Spin-Symmetry Broken Ground-State of UO$_2$ in DFT+U Approach: The SMC Method

TL;DR

This paper introduces the SMC method to identify the true ground state and meta-stable states in strongly correlated UO$_2$ systems using DFT+U, revealing a spin-symmetry broken ground state consistent with experiments.

Contribution

The paper presents a new straightforward SMC method to accurately find ground and meta-stable states in DFT+U calculations, specifically applied to UO$_2$.

Findings

UO$_2$ ground state is a spin-symmetry broken state.

Different initial magnetizations affect meta-stable states but not the ground state.

Computed properties agree well with experimental data.

Abstract

It turns out that the ground states of some systems are symmetry-broken states in which some property is not symmetrically distributed.

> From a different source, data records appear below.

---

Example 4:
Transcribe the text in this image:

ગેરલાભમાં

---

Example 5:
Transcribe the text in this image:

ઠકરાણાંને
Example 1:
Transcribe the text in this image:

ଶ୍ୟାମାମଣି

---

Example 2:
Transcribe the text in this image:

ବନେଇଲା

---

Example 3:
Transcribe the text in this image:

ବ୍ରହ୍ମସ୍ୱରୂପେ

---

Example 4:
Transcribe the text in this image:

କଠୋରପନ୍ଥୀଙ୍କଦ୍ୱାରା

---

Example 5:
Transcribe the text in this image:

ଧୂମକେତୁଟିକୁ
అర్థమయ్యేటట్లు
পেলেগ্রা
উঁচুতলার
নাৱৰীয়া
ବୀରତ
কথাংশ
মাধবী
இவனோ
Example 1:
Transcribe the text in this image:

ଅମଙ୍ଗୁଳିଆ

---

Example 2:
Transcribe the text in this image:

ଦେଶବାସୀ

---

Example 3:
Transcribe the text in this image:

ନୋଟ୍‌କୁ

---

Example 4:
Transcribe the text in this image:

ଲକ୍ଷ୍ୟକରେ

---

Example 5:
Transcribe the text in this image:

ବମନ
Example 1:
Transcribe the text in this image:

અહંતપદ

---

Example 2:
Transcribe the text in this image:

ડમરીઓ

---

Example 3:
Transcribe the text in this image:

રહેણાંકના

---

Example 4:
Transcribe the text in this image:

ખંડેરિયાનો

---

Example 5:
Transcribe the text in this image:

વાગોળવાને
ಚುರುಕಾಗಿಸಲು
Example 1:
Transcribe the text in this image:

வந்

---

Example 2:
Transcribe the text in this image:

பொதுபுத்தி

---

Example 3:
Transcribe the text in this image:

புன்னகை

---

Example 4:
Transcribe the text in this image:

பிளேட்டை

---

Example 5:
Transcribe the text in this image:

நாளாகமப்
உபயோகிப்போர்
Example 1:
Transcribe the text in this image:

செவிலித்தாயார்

In the case of strongly correlated electron systems, that were studied by the DFT+U method, researchers had shown that the total energy of the system is a multi-minima function of input parameters and one has to single out the ground state out of the couples of minimum-energy states. However, the methods already introduced to determine these local minimum states were not able to predict all such states which may include the "true" ground state. In this work, we introduce a new simple and straight-forward method of SMC to find the GS as well as the meta-stable states of 1k-order anti-ferromagnetic configuration for UO$_2$. Using this method, it is shown that the ground state of UO$_2$ system is a spin-symmetry broken state of the electron spin magnetizations of oxygen atoms. Depending on the way we apply the SMC method, we obtain different numbers of meta-stable states, but the same ground states. The energetic properties, geometric properties, the electronic density distributions, and the electronic polarization density distributions of the ground state and the meta-stable states are shown to be different from each other. These properties also are shown to be sensitive to the magnitude of the initial opposite magnetizations of U1 and U2 atoms in the 1k-order anti-ferromagnetic configuration, but the number of meta-stable states as well as the ground-state properties are insensitive to this magnitude. Using the PBEsol-GGA approximation for the exchange-correlation we obtain the ground-state properties in excellent agreement with experiments.